Gray Witch (Black Hat Bureau 5)
Biting the inside of my cheek, I didn’t correct him. I was trying to get better about taking compliments.
Even if they were one thousand percent wildly inaccurate.
“Shorty incoming,” Clay warned as she peeked out of his pocket, breaching the spell that kept her in a bubble of quiet, the better for letting the grownups talk.
Instead of her usual chatter, we got silence as she took in her new surroundings.
“Do you want to play your game?” I cast about for her laptop. “I can set you up before I go.”
Without a word, she ducked back into Clay’s pocket, spooked by my disembodied voice.
“I’m not winning any contests here.” I headed for the door. “Clay, we’re out.”
Twice the coverage meant twice the drain on my magic, so we needed to get going anyway.
“This isn’t your fault,” he protested. “You can’t blame yourself.”
“If I had a nickel for every time someone told me that, I could use Benjamins to wipe.”
Frustrated I couldn’t help Colby by waving a magic wand, I barreled out the door into the parking lot.
The thing about trauma? It lurked in the recesses of your brain, let you hope you had finally, finally won. Then it pounced, digging in its claws and reminding you of each and every scar you did your best to hide.
“Let’s stop by the front desk,” I told Asa in a huff. “I want to see what Myrtle is doing.”
“All right.”
We didn’t go inside, as it would be hard to explain the door opening, but I did peer through the glass.
Elbows on the counter, she filed her nails while she watched the TV mounted in their tiny guest lounge.
“Good deal.” I got my bearings. “The woods are about a twenty-minute walk that way.”
“All right.”
Checking both ways before stepping into nonexistent traffic, I prowled across the pockmarked road.

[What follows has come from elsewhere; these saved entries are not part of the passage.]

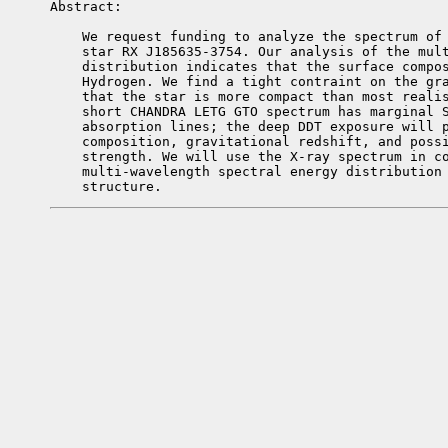
Abstract: 

    We request funding to analyze the spectrum of 
    star RX J185635-3754. Our analysis of the mult
    distribution indicates that the surface compos
    Hydrogen. We find a tight contraint on the gra
    that the star is more compact than most realis
    short CHANDRA LETG GTO spectrum has marginal S
    absorption lines; the deep DDT exposure will p
    composition, gravitational redshift, and possi
    strength. We will use the X-ray spectrum in co
    multi-wavelength spectral energy distribution 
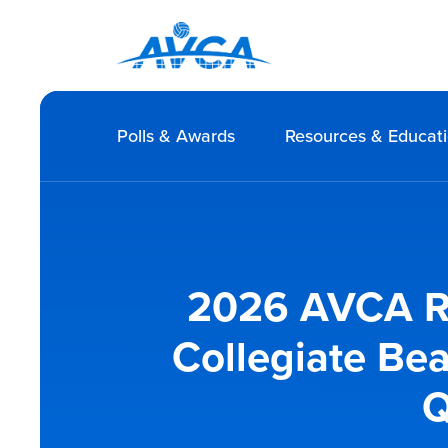
Polls & Awards
Resources & Educat
2026 AVCA Re
Collegiate Be
Q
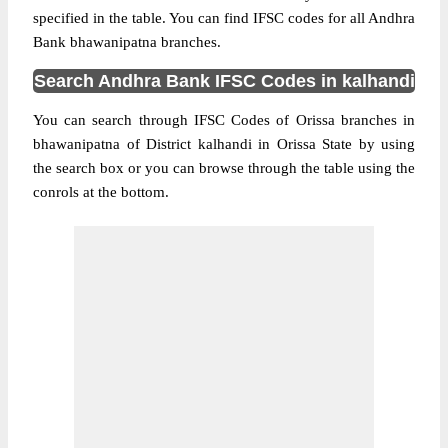
specified in the table. You can find IFSC codes for all Andhra
Bank bhawanipatna branches.
Search Andhra Bank IFSC Codes in kalhandi
You can search through IFSC Codes of Orissa branches in
bhawanipatna of District kalhandi in Orissa State by using
the search box or you can browse through the table using the
conrols at the bottom.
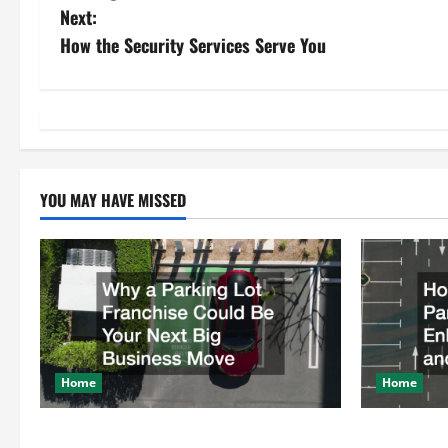
o
Next:
s
How the Security Services Serve You
t
n
a
YOU MAY HAVE MISSED
v
i
g
a
t
Home
Home
i
Why a Parking Lot Franchise Could Be
How a Profe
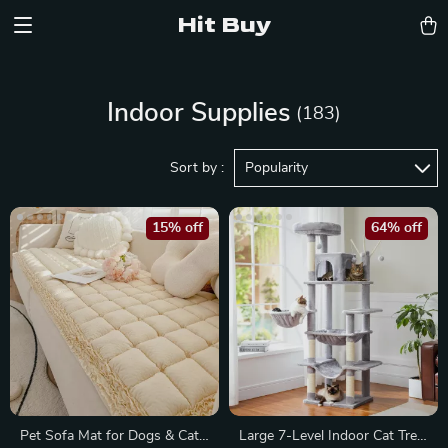
Hit Buy
Indoor Supplies
(183)
Sort by :
Popularity
15% off
64% off
Pet Sofa Mat for Dogs & Cats
Large 7-Level Indoor Cat Tree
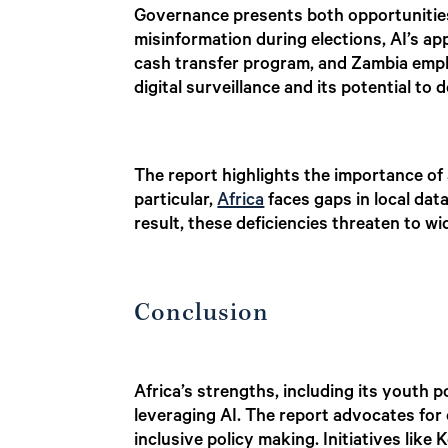
Governance presents both opportunities 
misinformation during elections, AI’s app
cash transfer program, and Zambia empl
digital surveillance and its potential to
The report highlights the importance of 
particular,
Africa
faces gaps in local dat
result, these deficiencies threaten to w
Conclusion
Africa’s strengths, including its youth 
leveraging AI. The report advocates for 
inclusive policy making. Initiatives lik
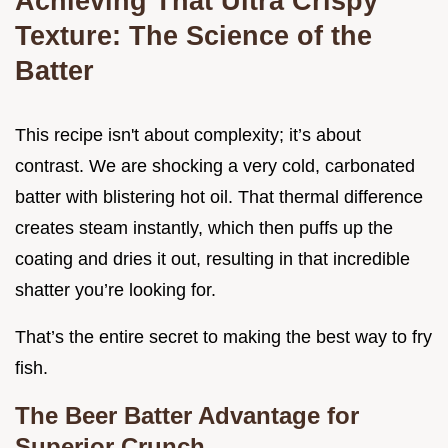
Achieving That Ultra Crispy
Texture: The Science of the
Batter
This recipe isn't about complexity; it’s about
contrast. We are shocking a very cold, carbonated
batter with blistering hot oil. That thermal difference
creates steam instantly, which then puffs up the
coating and dries it out, resulting in that incredible
shatter you’re looking for.
That’s the entire secret to making the best way to fry
fish.
The Beer Batter Advantage for
Superior Crunch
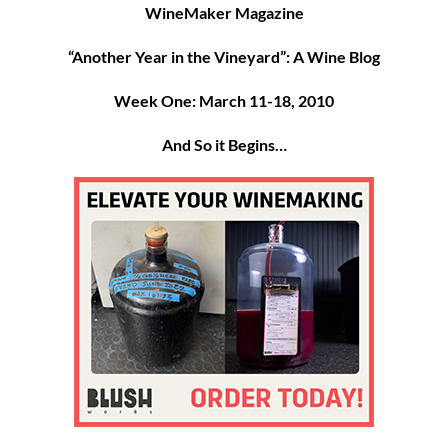
WineMaker Magazine
“Another Year in the Vineyard”: A Wine Blog
Week One: March 11-18, 2010
And So it Begins…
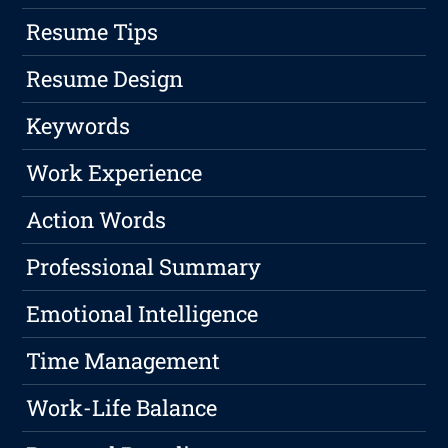
Resume Tips
Resume Design
Keywords
Work Experience
Action Words
Professional Summary
Emotional Intelligence
Time Management
Work-Life Balance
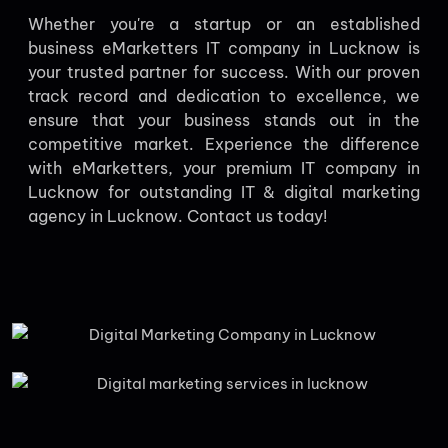
Whether you're a startup or an established
business eMarketters IT company in Lucknow is
your trusted partner for success. With our proven
track record and dedication to excellence, we
ensure that your business stands out in the
competitive market. Experience the difference
with eMarketters, your premium IT company in
Lucknow for outstanding IT & digital marketing
agency in Lucknow. Contact us today!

“Are you stuck?” I flicked him a glance on the other side. “Do you need me to feed you a quarter?”
“You stew. Often. Mostly about your responsibilities to your loved ones. I worried about pulling you out of those dark moods at first, but now I see it’s part of your process.” He noticed he had my attention. “I can’t convince you what others do isn’t your fault. I can’t convince you you’re not to blame when things go wrong. You require time and space to work through it until you convince yourself you did the best you could under the circumstances.”
Unnerved by how well he read me, I cocked an eyebrow. “Who says I don’t stew on guilt 24/7?”
“You’re too busy,” he reasoned. “Busier since we started sharing a bed.”
A half-choked laugh forced through the knot in my chest. Smug looked good on him.
As we set off toward the woods, I gave what he had observed serious thought and decided he was right.
Weird.
When had I become a person capable of forgiving myself? Not shucking blame. Not immune to the consequences of my actions. But truly able to look at a situation, evaluate all factors, all participants, and determine I wasn’t at fault?
Okay, so I wasn’t that progressive.
Safer to say I was cutting myself slack when I never had before, not when it mattered, not when I cared.
In taking on Colby, I had duked it out with Atlas for the right to carry the weight of the world on my shoulders. I wanted to believe that meant I had made headway in becoming the person I wanted to be, but I wasn’t sure if letting myself off the hook was progress or regression.